- **出典抜粋**
··········

「失うものがないのに何をチビってんの? もう少し思いっきりやればいいのになっていうところが、まだまだある。もっとビビらずにプレーできるように、彼らとしっかとりコミュニケーションを取って良くしていきたい」
チーム改革だけではなく、大野ヘッドコーチのコーチングスタイルもガラリと変わっていた。激高するタイプではないが、氷のような眼差しで睨む姿は逆に恐ろしかった千葉時代。優勝しなければならなかった昨シーズンまでとは違い、「CSに向けてとか言っていられるようなチームではない」というのが現状だ。メンタルから鍛え直し、細部にこだわる大野ヘッドコーチは、「必ず収穫と反省がある試合を毎回しながら、60試合を終えたときに充実感など何かを得られるようなチームに向かってみんなで歩んでいきたい」と柔らかい表情で今後を見据えていた。
「もっともっと強い三遠になるためにも今はチャンス」佐々木隆成
B2熊本ヴォルターズから獲得したガードの佐々木隆成。熊本で3シーズンを過ごし、昨シーズンは平均8.1点をマーク。攻撃型ポイントガードとしてB1で早くもその実力を発揮し、前節のFE名古屋戦に続き、SR渋谷戦でもシーズンハイに並ぶ18点を決めた。
三遠へ移籍してきた当初、「B1がどういうレベルなのかが分からずに入りました。新しく改革するチームの中でチャレンジしたいという気持ちとともに、どこまでできるのかという不安ももちろんありました」という心境だった。移籍に対する独自規準は、「自分をどう成長させてくれるかどうか」。他にもオファーをもらったが、三遠を選んだ決め手となったのが大野ヘッドコーチの存在である。
「最初はB1のレベルが分からない中で、練習中もあまり自信を持ってプレーすることができなかった時期がありました。そこで大野ヘッドコーチから『もっとできる』という声がけをしていただいて、それを自信に変えて今はプレーできています。チームとして大きく改革したことで、僕が成長できる環境も整っているかなと感じたのが、移籍を決めた要因です」

··········

- **提供資料**
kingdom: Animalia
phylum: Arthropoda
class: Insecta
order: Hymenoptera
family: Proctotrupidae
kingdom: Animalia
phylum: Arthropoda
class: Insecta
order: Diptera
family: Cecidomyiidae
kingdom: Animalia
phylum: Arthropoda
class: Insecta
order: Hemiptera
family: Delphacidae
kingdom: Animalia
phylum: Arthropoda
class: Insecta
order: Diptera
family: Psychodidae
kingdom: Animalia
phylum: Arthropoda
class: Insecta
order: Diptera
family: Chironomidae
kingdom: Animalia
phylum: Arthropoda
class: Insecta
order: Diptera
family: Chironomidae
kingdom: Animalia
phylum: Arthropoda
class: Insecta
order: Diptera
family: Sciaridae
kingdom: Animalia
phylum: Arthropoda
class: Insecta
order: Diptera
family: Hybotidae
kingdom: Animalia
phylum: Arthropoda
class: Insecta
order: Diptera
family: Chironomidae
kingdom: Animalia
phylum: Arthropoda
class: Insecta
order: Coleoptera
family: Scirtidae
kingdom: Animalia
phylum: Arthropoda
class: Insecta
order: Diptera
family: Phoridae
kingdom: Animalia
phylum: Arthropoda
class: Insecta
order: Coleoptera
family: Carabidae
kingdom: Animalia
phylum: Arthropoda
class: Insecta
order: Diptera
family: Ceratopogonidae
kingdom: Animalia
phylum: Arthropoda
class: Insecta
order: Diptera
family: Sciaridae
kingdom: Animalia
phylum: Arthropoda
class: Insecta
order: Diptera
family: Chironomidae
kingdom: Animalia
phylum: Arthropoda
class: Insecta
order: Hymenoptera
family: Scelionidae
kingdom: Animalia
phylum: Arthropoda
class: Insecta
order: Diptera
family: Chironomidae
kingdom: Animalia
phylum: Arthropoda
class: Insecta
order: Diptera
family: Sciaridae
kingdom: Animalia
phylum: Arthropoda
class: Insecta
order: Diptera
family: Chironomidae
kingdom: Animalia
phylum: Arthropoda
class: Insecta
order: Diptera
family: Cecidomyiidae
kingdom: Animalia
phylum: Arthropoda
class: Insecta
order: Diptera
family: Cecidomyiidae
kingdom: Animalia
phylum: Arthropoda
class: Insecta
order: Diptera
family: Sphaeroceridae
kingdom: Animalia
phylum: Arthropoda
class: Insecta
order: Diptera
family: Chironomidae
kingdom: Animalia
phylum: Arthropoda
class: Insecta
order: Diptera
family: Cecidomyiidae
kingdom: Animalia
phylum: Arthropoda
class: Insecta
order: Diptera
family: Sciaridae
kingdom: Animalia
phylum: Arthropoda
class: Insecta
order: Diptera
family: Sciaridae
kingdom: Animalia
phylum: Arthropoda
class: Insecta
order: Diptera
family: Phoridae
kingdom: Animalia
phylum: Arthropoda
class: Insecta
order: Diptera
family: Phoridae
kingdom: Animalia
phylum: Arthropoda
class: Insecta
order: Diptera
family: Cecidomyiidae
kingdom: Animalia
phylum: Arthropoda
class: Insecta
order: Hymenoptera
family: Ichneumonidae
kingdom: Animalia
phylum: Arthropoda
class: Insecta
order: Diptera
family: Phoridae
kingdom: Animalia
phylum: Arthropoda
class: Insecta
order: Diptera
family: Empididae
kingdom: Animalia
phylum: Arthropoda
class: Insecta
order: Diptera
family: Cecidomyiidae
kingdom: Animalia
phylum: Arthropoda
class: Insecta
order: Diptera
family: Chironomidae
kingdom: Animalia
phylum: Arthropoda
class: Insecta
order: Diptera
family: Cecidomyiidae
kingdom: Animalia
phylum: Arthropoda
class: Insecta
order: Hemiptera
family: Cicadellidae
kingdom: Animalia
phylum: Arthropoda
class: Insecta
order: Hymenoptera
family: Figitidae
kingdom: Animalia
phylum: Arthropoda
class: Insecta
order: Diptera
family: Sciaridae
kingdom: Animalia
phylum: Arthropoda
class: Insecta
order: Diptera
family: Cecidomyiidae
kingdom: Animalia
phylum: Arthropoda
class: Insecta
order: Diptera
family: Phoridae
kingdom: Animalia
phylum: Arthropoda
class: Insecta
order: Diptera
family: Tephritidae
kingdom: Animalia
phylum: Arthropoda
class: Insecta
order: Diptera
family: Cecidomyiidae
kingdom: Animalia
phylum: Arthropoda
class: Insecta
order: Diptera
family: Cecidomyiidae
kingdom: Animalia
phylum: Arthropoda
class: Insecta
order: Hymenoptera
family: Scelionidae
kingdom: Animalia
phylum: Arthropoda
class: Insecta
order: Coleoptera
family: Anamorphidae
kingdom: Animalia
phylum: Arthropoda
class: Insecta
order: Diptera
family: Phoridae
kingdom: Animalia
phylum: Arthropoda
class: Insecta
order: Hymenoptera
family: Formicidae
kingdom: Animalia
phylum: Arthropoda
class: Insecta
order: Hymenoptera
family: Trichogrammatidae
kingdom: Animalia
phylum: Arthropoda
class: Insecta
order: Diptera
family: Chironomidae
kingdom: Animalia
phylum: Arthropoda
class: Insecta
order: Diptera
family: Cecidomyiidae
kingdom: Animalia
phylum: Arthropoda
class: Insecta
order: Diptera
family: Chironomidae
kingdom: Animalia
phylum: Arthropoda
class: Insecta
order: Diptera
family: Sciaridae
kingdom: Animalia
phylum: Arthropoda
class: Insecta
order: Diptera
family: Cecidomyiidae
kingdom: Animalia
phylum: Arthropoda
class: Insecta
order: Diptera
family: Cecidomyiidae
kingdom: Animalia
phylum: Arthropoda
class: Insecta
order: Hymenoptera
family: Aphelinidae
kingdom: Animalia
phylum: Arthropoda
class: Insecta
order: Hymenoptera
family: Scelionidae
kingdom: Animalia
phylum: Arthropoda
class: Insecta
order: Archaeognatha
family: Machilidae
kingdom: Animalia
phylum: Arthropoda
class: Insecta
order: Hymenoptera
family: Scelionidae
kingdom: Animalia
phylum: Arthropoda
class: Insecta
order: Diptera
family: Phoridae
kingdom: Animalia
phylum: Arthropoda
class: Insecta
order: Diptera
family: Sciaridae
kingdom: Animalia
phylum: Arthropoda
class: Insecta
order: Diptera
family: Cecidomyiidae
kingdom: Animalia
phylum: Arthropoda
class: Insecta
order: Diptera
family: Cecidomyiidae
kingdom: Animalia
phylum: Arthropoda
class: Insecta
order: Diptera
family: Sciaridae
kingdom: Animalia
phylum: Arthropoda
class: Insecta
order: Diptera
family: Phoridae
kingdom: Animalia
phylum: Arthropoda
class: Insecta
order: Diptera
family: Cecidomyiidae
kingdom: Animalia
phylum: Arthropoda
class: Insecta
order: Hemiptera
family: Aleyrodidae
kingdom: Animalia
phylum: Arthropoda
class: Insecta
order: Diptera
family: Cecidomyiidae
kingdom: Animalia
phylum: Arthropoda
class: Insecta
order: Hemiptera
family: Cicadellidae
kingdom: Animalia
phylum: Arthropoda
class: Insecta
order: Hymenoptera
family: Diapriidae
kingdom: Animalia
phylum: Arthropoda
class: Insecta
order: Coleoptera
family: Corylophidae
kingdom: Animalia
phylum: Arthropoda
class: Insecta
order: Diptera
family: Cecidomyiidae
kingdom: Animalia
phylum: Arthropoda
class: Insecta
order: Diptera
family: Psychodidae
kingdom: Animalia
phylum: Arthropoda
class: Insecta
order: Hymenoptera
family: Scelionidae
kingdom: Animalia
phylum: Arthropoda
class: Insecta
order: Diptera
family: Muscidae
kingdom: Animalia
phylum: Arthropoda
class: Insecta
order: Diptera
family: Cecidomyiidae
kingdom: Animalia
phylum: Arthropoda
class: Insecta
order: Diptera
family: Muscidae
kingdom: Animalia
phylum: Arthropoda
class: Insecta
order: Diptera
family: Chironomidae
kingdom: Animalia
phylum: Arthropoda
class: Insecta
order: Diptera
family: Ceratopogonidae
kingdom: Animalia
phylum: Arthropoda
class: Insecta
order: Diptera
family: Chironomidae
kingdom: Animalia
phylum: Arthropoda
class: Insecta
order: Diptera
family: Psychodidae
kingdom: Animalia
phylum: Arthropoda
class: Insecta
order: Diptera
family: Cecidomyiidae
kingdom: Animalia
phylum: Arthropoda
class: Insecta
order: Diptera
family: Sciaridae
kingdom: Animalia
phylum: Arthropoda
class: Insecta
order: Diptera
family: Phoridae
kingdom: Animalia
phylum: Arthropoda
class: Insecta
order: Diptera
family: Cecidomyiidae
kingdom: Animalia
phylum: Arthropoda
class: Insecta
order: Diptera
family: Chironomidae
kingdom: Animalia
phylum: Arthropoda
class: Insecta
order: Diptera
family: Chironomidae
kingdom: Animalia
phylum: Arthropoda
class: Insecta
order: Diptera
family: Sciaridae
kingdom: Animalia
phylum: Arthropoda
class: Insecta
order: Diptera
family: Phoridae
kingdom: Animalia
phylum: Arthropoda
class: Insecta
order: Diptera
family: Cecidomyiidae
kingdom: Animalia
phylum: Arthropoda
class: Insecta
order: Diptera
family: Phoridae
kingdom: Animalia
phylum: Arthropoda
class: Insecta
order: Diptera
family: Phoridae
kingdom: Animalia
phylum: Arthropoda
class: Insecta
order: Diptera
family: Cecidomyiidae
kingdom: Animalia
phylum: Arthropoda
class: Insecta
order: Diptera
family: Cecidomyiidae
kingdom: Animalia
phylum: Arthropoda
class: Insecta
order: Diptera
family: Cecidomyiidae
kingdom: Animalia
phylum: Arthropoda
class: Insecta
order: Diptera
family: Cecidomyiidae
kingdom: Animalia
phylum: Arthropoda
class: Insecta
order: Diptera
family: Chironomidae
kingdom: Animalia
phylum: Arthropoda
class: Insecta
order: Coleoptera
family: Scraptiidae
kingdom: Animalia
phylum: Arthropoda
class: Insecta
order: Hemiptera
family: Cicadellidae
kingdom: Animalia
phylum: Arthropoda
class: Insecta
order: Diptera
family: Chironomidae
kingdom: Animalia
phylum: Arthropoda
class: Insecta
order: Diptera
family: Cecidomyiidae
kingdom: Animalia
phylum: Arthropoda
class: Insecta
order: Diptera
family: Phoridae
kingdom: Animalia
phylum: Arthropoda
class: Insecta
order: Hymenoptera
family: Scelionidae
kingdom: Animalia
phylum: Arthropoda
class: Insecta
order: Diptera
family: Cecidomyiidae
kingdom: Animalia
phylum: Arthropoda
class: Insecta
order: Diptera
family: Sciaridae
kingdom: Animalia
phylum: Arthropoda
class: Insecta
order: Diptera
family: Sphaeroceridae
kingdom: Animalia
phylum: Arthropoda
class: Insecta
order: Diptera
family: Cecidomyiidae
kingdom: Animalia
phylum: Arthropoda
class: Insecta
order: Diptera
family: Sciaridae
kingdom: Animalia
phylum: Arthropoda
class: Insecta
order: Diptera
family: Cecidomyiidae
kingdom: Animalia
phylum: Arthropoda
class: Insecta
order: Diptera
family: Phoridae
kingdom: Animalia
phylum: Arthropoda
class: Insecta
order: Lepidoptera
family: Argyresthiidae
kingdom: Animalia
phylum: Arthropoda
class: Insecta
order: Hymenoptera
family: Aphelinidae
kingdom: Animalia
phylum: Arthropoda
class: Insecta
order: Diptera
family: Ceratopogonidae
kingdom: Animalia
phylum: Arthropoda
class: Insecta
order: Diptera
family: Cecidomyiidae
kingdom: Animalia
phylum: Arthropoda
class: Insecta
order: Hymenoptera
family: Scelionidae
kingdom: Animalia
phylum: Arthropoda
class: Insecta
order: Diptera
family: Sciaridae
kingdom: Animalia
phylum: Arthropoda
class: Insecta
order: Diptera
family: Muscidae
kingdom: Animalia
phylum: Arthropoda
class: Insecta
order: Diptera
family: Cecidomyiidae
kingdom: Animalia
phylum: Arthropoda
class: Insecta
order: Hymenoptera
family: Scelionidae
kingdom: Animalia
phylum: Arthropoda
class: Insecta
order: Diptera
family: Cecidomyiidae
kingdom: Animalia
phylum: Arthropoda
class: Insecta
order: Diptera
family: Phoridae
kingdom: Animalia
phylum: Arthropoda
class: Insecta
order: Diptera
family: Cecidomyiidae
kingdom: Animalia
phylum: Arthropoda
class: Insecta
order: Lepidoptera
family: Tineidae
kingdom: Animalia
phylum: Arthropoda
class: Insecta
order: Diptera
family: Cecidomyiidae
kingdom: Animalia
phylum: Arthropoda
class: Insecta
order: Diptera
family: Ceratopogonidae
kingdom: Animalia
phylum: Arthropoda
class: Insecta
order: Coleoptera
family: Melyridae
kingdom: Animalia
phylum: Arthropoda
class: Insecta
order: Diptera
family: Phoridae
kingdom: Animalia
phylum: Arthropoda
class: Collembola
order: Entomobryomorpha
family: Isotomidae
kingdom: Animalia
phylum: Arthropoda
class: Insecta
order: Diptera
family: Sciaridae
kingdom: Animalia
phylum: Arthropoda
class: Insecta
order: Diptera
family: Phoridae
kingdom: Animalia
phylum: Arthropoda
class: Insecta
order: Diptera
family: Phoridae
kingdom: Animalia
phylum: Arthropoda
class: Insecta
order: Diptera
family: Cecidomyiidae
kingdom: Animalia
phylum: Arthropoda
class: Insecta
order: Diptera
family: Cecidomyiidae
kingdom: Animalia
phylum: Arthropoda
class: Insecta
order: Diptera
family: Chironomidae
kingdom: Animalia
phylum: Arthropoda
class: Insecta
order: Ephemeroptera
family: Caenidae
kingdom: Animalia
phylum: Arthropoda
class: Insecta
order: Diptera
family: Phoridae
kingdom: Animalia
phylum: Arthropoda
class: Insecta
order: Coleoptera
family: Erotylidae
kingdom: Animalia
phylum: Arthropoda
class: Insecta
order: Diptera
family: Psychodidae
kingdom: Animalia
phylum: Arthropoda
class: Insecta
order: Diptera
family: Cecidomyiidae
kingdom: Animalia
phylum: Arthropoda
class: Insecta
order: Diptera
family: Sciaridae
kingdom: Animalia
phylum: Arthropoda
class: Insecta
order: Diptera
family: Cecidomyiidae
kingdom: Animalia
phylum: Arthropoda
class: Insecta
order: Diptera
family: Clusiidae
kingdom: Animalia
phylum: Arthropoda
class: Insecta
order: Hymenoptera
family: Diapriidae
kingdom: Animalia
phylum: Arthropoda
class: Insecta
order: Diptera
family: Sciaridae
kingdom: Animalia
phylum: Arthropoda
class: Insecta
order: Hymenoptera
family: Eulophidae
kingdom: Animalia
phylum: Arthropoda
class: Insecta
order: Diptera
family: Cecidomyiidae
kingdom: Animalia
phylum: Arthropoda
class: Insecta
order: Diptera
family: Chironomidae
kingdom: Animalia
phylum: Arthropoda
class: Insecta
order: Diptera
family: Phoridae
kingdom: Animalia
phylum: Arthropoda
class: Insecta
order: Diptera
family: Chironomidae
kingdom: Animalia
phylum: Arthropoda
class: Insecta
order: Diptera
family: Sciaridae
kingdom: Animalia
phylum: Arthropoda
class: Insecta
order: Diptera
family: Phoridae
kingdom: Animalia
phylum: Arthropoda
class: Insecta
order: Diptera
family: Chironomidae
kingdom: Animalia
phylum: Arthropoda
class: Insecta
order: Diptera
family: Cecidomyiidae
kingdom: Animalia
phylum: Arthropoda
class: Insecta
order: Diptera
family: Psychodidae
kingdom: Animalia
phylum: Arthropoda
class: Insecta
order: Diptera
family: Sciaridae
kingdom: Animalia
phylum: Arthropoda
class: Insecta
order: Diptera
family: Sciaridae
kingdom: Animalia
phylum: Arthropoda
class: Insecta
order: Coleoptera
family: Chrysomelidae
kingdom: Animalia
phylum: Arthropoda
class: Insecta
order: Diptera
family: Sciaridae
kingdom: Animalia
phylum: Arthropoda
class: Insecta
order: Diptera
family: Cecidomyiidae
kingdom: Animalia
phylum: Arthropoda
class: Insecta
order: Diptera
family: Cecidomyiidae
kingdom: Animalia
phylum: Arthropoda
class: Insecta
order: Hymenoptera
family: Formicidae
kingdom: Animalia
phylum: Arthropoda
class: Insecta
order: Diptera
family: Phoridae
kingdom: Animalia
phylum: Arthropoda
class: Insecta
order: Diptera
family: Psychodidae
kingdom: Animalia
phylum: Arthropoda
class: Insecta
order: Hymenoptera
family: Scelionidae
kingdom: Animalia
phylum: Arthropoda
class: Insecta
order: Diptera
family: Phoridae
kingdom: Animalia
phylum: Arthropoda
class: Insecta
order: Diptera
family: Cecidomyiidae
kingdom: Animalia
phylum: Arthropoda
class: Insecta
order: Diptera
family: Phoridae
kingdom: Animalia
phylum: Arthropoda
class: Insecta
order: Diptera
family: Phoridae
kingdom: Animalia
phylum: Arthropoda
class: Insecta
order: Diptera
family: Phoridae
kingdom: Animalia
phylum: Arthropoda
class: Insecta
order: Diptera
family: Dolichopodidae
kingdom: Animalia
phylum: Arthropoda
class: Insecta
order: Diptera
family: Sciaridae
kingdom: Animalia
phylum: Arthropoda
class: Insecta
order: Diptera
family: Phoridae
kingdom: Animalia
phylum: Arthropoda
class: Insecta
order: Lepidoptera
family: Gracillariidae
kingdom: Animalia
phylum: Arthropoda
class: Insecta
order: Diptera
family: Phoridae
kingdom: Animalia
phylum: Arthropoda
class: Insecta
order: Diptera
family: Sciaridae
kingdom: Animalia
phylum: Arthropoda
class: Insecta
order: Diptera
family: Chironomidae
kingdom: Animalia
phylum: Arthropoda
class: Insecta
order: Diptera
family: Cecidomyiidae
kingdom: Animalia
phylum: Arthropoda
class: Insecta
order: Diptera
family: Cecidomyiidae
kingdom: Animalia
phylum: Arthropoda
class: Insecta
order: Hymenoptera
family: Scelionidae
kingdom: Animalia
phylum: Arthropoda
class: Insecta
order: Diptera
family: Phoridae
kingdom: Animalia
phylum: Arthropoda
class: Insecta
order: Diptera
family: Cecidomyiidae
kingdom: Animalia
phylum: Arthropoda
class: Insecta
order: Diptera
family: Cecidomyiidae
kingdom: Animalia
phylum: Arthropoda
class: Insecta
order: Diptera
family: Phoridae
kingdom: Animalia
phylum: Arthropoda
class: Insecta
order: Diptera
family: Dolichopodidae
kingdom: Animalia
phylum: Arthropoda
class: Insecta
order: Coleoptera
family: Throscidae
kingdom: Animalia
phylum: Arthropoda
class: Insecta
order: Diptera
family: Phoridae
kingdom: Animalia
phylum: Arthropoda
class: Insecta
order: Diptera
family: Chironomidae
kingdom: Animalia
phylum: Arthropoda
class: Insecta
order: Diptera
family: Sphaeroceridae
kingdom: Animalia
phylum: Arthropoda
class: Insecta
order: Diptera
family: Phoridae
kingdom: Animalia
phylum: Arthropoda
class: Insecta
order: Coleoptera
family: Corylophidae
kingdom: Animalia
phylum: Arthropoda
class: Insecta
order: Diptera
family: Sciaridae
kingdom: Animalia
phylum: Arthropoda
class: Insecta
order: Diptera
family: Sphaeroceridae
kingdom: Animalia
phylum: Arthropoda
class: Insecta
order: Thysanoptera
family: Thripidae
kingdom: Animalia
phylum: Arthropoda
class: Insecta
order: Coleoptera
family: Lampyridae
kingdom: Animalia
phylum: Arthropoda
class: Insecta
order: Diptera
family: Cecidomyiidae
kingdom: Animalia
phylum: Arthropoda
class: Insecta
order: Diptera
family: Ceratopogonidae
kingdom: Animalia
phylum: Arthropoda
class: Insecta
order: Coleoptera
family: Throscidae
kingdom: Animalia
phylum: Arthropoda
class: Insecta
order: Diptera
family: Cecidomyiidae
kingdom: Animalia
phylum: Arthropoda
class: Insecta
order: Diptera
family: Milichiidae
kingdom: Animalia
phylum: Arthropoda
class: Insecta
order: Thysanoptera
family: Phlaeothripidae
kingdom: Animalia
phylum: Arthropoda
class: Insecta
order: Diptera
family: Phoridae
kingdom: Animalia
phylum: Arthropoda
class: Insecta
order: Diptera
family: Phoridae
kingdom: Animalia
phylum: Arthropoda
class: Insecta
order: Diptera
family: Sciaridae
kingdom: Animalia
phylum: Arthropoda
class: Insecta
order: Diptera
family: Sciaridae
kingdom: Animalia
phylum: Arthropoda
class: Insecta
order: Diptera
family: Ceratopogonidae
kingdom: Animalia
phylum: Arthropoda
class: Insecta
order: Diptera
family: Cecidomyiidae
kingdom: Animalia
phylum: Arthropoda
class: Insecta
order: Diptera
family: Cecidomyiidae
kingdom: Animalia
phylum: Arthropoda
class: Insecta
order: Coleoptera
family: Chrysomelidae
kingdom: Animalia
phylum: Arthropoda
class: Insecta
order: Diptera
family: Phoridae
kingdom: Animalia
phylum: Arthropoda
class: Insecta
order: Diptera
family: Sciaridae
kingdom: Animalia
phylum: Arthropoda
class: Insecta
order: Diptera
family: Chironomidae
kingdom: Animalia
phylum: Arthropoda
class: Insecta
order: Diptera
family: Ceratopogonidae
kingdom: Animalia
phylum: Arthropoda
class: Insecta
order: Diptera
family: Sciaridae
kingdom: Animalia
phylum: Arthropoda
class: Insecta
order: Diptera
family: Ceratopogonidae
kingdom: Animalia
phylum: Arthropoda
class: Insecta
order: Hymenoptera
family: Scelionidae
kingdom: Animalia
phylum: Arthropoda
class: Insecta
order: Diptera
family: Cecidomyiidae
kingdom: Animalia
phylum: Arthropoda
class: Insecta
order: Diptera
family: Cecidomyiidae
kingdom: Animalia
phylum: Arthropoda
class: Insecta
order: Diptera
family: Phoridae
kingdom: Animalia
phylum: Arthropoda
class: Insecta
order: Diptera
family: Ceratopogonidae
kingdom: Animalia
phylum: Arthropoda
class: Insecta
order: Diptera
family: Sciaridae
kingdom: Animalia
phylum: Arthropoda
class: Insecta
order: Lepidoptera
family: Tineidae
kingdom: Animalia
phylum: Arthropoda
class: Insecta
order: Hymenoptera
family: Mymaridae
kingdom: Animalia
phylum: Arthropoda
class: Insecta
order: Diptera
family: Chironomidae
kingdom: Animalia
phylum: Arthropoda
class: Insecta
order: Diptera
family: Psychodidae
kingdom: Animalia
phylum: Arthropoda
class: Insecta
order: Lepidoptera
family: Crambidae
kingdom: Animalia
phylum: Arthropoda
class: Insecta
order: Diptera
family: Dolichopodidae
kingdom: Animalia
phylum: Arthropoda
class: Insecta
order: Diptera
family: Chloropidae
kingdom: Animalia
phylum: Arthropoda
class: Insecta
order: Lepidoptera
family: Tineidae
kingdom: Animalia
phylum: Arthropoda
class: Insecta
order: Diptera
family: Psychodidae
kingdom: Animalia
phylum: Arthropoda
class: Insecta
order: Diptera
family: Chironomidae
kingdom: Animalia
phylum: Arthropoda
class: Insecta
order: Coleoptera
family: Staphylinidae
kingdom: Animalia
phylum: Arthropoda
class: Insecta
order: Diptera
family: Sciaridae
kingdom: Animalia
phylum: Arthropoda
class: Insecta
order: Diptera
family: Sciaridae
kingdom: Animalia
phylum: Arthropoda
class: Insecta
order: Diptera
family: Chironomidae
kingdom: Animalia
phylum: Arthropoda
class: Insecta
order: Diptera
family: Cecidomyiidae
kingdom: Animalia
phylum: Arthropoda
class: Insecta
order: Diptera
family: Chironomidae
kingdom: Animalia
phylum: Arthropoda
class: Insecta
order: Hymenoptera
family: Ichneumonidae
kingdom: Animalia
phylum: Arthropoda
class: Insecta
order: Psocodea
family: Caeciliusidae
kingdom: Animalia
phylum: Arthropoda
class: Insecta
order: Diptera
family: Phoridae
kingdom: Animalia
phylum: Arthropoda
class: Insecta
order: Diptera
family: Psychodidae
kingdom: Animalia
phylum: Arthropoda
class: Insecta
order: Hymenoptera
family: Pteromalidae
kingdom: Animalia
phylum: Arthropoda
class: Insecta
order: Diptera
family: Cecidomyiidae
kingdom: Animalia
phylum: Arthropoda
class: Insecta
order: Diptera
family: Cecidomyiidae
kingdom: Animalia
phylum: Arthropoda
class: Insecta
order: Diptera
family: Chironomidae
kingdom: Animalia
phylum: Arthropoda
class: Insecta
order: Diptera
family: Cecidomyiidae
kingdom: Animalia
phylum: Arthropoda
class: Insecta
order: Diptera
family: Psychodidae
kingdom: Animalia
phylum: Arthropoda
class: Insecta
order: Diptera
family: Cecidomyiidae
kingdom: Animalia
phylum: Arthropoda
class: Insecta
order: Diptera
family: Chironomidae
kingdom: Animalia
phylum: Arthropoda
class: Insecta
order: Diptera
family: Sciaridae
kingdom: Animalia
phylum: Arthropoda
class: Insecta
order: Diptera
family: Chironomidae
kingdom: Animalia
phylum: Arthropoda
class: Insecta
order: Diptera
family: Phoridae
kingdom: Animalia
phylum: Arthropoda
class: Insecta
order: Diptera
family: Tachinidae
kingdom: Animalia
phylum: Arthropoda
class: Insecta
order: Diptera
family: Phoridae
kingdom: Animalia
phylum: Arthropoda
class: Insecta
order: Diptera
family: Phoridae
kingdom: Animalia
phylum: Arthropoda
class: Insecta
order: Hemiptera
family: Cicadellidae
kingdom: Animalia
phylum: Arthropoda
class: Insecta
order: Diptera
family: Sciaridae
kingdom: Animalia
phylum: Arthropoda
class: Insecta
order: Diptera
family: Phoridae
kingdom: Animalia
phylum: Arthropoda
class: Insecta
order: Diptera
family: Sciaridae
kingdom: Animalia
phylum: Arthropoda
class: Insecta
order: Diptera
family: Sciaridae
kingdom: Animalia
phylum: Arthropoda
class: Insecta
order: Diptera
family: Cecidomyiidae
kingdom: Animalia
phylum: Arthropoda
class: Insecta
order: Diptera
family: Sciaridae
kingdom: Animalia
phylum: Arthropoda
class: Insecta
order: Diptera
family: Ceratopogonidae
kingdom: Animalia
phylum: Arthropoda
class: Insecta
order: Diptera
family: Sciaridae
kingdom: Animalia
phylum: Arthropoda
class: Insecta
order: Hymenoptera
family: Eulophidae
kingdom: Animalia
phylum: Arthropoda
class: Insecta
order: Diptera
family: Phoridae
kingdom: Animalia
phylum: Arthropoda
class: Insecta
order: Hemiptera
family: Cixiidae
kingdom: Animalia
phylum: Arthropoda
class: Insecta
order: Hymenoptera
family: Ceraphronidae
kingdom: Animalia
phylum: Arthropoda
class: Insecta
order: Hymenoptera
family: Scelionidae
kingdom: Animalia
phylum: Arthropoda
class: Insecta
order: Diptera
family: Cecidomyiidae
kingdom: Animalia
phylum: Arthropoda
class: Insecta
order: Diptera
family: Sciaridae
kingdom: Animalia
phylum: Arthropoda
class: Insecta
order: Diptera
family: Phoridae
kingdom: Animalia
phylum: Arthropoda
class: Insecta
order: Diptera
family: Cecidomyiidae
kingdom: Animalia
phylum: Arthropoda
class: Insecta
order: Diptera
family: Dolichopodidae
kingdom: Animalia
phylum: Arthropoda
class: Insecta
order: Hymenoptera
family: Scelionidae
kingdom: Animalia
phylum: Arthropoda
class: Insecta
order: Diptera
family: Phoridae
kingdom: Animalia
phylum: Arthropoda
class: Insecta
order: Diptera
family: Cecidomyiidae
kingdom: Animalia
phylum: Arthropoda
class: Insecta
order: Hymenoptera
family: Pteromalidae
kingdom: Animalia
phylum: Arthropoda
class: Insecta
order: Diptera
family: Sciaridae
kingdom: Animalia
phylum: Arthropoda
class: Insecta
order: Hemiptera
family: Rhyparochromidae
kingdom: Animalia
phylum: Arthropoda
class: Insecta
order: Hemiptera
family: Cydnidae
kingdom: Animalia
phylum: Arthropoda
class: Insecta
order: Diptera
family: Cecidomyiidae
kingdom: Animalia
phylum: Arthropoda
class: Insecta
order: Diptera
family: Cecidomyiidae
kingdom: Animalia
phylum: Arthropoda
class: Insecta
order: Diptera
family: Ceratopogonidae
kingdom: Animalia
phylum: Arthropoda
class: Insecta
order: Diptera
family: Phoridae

··········

- **課題一覧**
**A.** 三遠の記事のうち、「チーム改革だけではなく、大野」から「のが、移籍を決めた要因です」」までの部分を一字一句違えずに書き写してください。
**B.** 三遠の記事を、示されている最後の文の後から書き継いでください。

- **解答一覧**
**A.**
チーム改革だけではなく、大野ヘッドコーチのコーチングスタイルもガラリと変わっていた。激高するタイプではないが、氷のような眼差しで睨む姿は逆に恐ろしかった千葉時代。優勝しなければならなかった昨シーズンまでとは違い、「CSに向けてとか言っていられるようなチームではない」というのが現状だ。メンタルから鍛え直し、細部にこだわる大野ヘッドコーチは、「必ず収穫と反省がある試合を毎回しながら、60試合を終えたときに充実感など何かを得られるようなチームに向かってみんなで歩んでいきたい」と柔らかい表情で今後を見据えていた。
「もっともっと強い三遠になるためにも今はチャンス」佐々木隆成
B2熊本ヴォルターズから獲得したガードの佐々木隆成。熊本で3シーズンを過ごし、昨シーズンは平均8.1点をマーク。攻撃型ポイントガードとしてB1で早くもその実力を発揮し、前節のFE名古屋戦に続き、SR渋谷戦でもシーズンハイに並ぶ18点を決めた。
三遠へ移籍してきた当初、「B1がどういうレベルなのかが分からずに入りました。新しく改革するチームの中でチャレンジしたいという気持ちとともに、どこまでできるのかという不安ももちろんありました」という心境だった。移籍に対する独自規準は、「自分をどう成長させてくれるかどうか」。他にもオファーをもらったが、三遠を選んだ決め手となったのが大野ヘッドコーチの存在である。
「最初はB1のレベルが分からない中で、練習中もあまり自信を持ってプレーすることができなかった時期がありました。そこで大野ヘッドコーチから『もっとできる』という声がけをしていただいて、それを自信に変えて今はプレーできています。チームとして大きく改革したことで、僕が成長できる環境も整っているかなと感じたのが、移籍を決めた要因です」

**B.**
2018-19シーズン、天理大学の佐々木は特別指定選手として、大阪エヴェッサからキャリアをスタートさせた。新天地でふたたび同じチームになった元大阪の大村将基スキルコーチは、「ものすごく自分のプラスになっている大きな存在です。相手チームに沿ったスキルを教えてくれますし、メンタル面なども相談に乗ってくれます」とよりどころになっている。
これまではガードとしてパスを先行していたが、「最後はボールを持ってお前が打つんだ」と大野ヘッドコーチがマインドチェンジさせ、その期待に応えはじめている。新たなキャリアを積みはじめた26歳にとって、すべてが変わる今シーズン。佐々木も、三遠も成り上がれるチャンスである。
「ケガ人は多いですけど彼らが戻ってきたときに、今までよりもっともっと強い三遠になるためにも、今はチャンスだと思っています。それは僕だけではなく、みんなも思っているはずです。このまま試合は続きますけど、ずっとファイトし続けてがんばっていきます」
14試合を終えた時点での自己評価を問われた佐々木は「50点くらい。もっとできる」と伸びしろも感じていた。
「どんな状況でも、チームが勝たないといけないと思っています。自分が活躍するしないに関係なく、チームを勝たせるような動きができるように、そうすれば100点に近づいて行くと思います」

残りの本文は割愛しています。